[Tutor] about regular expression [breaking text into sentences]

Danny Yoo dyoo@hkn.eecs.berkeley.edu
Wed Mar 26 22:16:01 2003


> Computers aren't clever though. Just look att automatic translators,
> such as babelfish... Understanding language is too tough for machines...


I think Abdirizak is looking for a solution to the common case problem,
and that's something we can probably deal with.  The TeX text formatter,
for example, does use an arbitrary rule for determining the ending of
sentences.  And for the most part, it works!  For the exceptional cases,
TeX provides a way to say that a space should be treated as a word
separator rather than a sentence separator by using the special tilde
spacing character. ("~")


Although I can't remember TeX's rules, there's nothing stopping us from
defining our own arbitrary rule that isn't always correct, but gets us
somewhat close.  If we can break a problem down into the common case and
the exceptional cases, we've made some progress, even if we can't get it
down perfectly.


Let's define for the moment that a sentence break as an an ending
punctuation mark ('.', '!'), followed by whitespace.


###
>>> se_break = re.compile("""[.!?]       ## Some ending puncuation
...                          \s+         ## followed by space.
...                       """, re.VERBOSE)
>>> se_break.split("this is a test.  Can you see this?  Hello!  Goodbye
world")
['this is a test', 'Can you see this', 'Hello', 'Goodbye world']
###

This is a good start, and can be improved on: I know this isn't perfect,
but it might be enough to play around with teaching a computer to
recognize sentence boundaries.




> Look at the following cases:
>
> a) I really liked Al. Washington is not as nice.
>
> b) I really liked Al. Washington in that movie.
>
> Case a) is two sentences, and b) is only one. Not that people typically
> use a full stop when they abbreviate Albert to Al, but that was your
> suggestion... I'm sure we can make up other cases were it's unclear
> whther an abbreviation ends a sentence unless we perform some kind of
> non-trivial grammer analysis.


But I think we can attack this problem trivially by using a non-trivial
module.  *grin* The Monty Tagger tagging engine will do syntactic markup
of a sentence with pretty good accuracy:

    http://web.media.mit.edu/~hugo/montytagger/


and if we apply it to those sentences, we can see how Monty Tagger
interprets those words:


###
> I really liked Al. Washington is not as nice.

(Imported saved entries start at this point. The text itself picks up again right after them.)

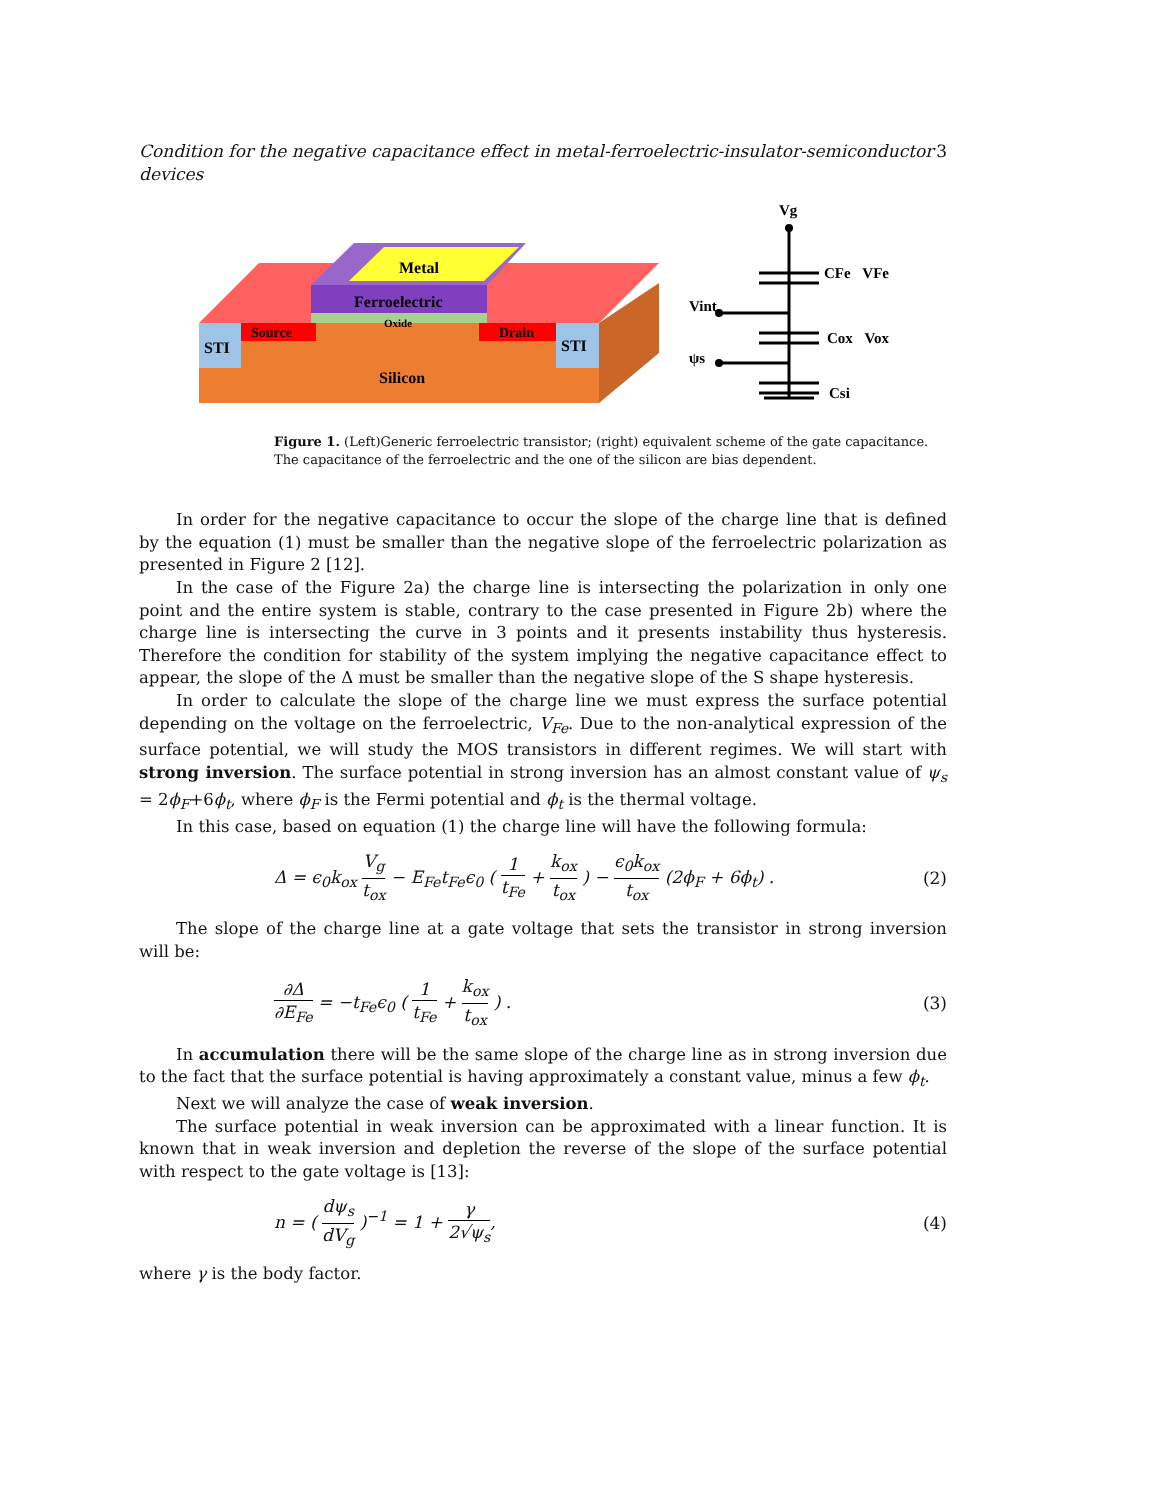Condition for the negative capacitance effect in metal-ferroelectric-insulator-semiconductor devices 3
Metal
Ferroelectric
Oxide
Source
Drain
STI
STI
Silicon
Vg
CFe
VFe
Vint
Cox
Vox
ψs
Csi
Figure 1. (Left)Generic ferroelectric transistor; (right) equivalent scheme of the gate capacitance. The capacitance of the ferroelectric and the one of the silicon are bias dependent.
In order for the negative capacitance to occur the slope of the charge line that is defined by the equation (1) must be smaller than the negative slope of the ferroelectric polarization as presented in Figure 2 [12].
In the case of the Figure 2a) the charge line is intersecting the polarization in only one point and the entire system is stable, contrary to the case presented in Figure 2b) where the charge line is intersecting the curve in 3 points and it presents instability thus hysteresis. Therefore the condition for stability of the system implying the negative capacitance effect to appear, the slope of the Δ must be smaller than the negative slope of the S shape hysteresis.
In order to calculate the slope of the charge line we must express the surface potential depending on the voltage on the ferroelectric, V<sub>Fe</sub>. Due to the non-analytical expression of the surface potential, we will study the MOS transistors in different regimes. We will start with strong inversion. The surface potential in strong inversion has an almost constant value of ψ<sub>s</sub> = 2ϕ<sub>F</sub>+6ϕ<sub>t</sub>, where ϕ<sub>F</sub> is the Fermi potential and ϕ<sub>t</sub> is the thermal voltage.
In this case, based on equation (1) the charge line will have the following formula:
Δ = ϵ<sub>0</sub>k<sub>ox</sub> V<sub>g</sub> t<sub>ox</sub> − E<sub>Fe</sub>t<sub>Fe</sub>ϵ<sub>0</sub> ( 1 t<sub>Fe</sub> + k<sub>ox</sub> t<sub>ox</sub> ) − ϵ<sub>0</sub>k<sub>ox</sub> t<sub>ox</sub> (2ϕ<sub>F</sub> + 6ϕ<sub>t</sub>) . (2)
The slope of the charge line at a gate voltage that sets the transistor in strong inversion will be:
∂Δ ∂E<sub>Fe</sub> = −t<sub>Fe</sub>ϵ<sub>0</sub> ( 1 t<sub>Fe</sub> + k<sub>ox</sub> t<sub>ox</sub> ) . (3)
In accumulation there will be the same slope of the charge line as in strong inversion due to the fact that the surface potential is having approximately a constant value, minus a few ϕ<sub>t</sub>.
Next we will analyze the case of weak inversion.
The surface potential in weak inversion can be approximated with a linear function. It is known that in weak inversion and depletion the reverse of the slope of the surface potential with respect to the gate voltage is [13]:
n = ( dψ<sub>s</sub> dV<sub>g</sub> )<sup>−1</sup> = 1 + γ 2√ψ<sub>s</sub>, (4)
where γ is the body factor.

I/PRP really/RB liked/VBD Al/NNP ./. Washington/NNP is/VBZ not/RB as/IN
nice/JJ ./.
-- monty took 0.05 seconds. --

###


Monty Tagger attaches a semantic 'tag' to each word in our sentence.  And
now we can probably do something where we look at the stream of word tags,
and if a certain sequence of word tags occurs, like

    ["VBD", "NNP",  ".",  "NNP",   "VBZ"],

we can say with some certainty that there's a sentence break in between
there, since English doesn't let us have two verbs together like that in a
single sentence!  Using something like Monty Tagger to do the heavy
lifting may give us enough power to make good progress.



Hmmm... but I think I'm being handwavy here.  *grin* I have not tried this
approach yet, so the problem might be hard.  I'm positive the Natural
Language Processing folks have attacked this problem with vigor, though,
and I'm not convinced this is an impossible problem.  If I have time, I'll
start reading that book I picked up from the college bookstore,

    http://www-nlp.stanford.edu/fsnlp/promo/

and see what they say about this.